Taxonomy was assigned to bacterial and fungal ASVs using Naïve Bayes approach with minimum 75 bootstrap calls following DADA2 workflow (Callahan et al., 2016) against SILVA version 132 (Quast et al., 2013) and UNITE general FASTA release for Fungi version 8.0 (Nilsson et al., 2019), respectively. For bacterial dataset, those ASVs that were not assigned to bacterial genus, were clustered into different operational taxonomic units (OTUs) based on 97% similarity with function otuin “kmer” package (Wilkinson, 2018). One random sequence was selected from each OTU, and assigned based on SILVA references following the above method. Then the taxonomy assignments of bacterial ASVs and OTUs were combined to an overall bacterial taxon-sample table. All ASVs and OTUs that were assigned to non-bacteria, Cyanobacteria phylum, or Rickettsiales order were removed from the overall taxon-sample table. The ASVs or OTUs in the overall table were then agglomerated at the bacterial genus level with identical assignments using “phyloseq” package as described in DADA2 workflow (Callahan et al., 2016). For fungal dataset, those ASVs that were not assigned to fungal species, were similarly clustered, identified based on UNITE references for eukaryotes version 8.0 (Nilsson et al., 2019), generated fungal taxon-sample dataset, filtered off non-fungal taxa, and agglomerated fungal taxa at species level with DADA2 workflow mentioned above. Please see supplementary file 1 and Fig. S1 for more details and schematic diagram.

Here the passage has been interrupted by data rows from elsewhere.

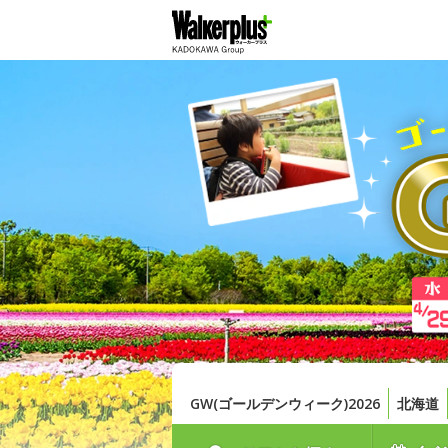
GW(ゴールデンウィーク)2026
北海道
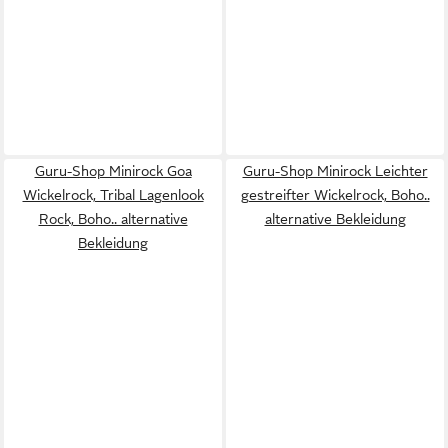
Guru-Shop Minirock Goa
Guru-Shop Minirock Leichter
Wickelrock, Tribal Lagenlook
gestreifter Wickelrock, Boho..
Rock, Boho.. alternative
alternative Bekleidung
Bekleidung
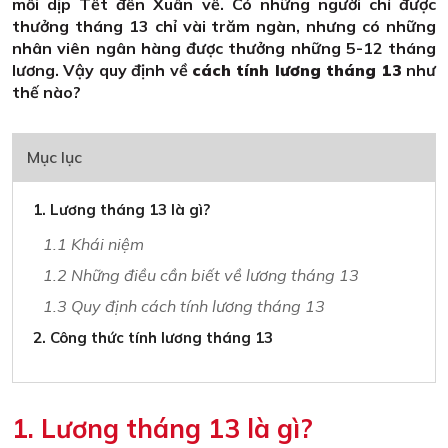
mỗi dịp Tết đến Xuân về. Có những người chỉ được
thưởng tháng 13 chỉ vài trăm ngàn, nhưng có những
nhân viên ngân hàng được thưởng những 5-12 tháng
lương. Vậy quy định về
cách tính lương tháng 13
như
thế nào?
Mục lục
1. Lương tháng 13 là gì?
1.1 Khái niệm
1.2 Những điều cần biết về lương tháng 13
1.3 Quy định cách tính lương tháng 13
2. Công thức tính lương tháng 13
1. Lương tháng 13 là gì?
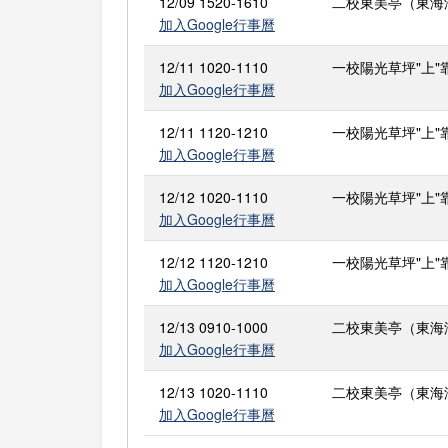
12/09 1520-1610
二校東美亭（東海
加入Google行事曆
12/11 1020-1110
一校陽光草坪"上"
加入Google行事曆
12/11 1120-1210
一校陽光草坪"上"
加入Google行事曆
12/12 1020-1110
一校陽光草坪"上"
加入Google行事曆
12/12 1120-1210
一校陽光草坪"上"
加入Google行事曆
12/13 0910-1000
二校東美亭（東海
加入Google行事曆
12/13 1020-1110
二校東美亭（東海
加入Google行事曆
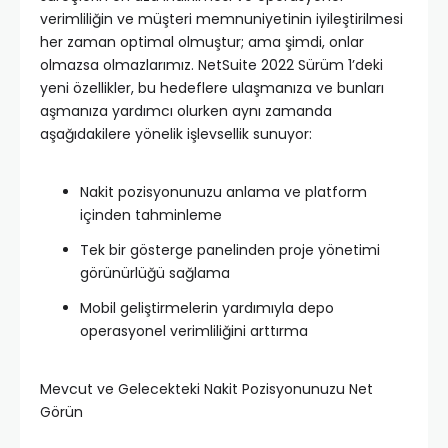
verimliliğin ve müşteri memnuniyetinin iyileştirilmesi
her zaman optimal olmuştur; ama şimdi, onlar
olmazsa olmazlarımız. NetSuite 2022 Sürüm 1’deki
yeni özellikler, bu hedeflere ulaşmanıza ve bunları
aşmanıza yardımcı olurken aynı zamanda
aşağıdakilere yönelik işlevsellik sunuyor:
Nakit pozisyonunuzu anlama ve platform
içinden tahminleme
Tek bir gösterge panelinden proje yönetimi
görünürlüğü sağlama
Mobil geliştirmelerin yardımıyla depo
operasyonel verimliliğini arttırma
Mevcut ve Gelecekteki Nakit Pozisyonunuzu Net
Görün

The ASV and OTU sequences have been deposited in GenBank of National Center for Biotechnology Information under the accession numbers KEBK00000000 (bacterial 16S sequences) and MT351182-MT353643 (fungal ITS1 sequences) and the raw sequences in the Sequence Read Archive of NCBI under BioProject PRJNA625640 (for bacterial data) and PRJNA613597 (for fungal data).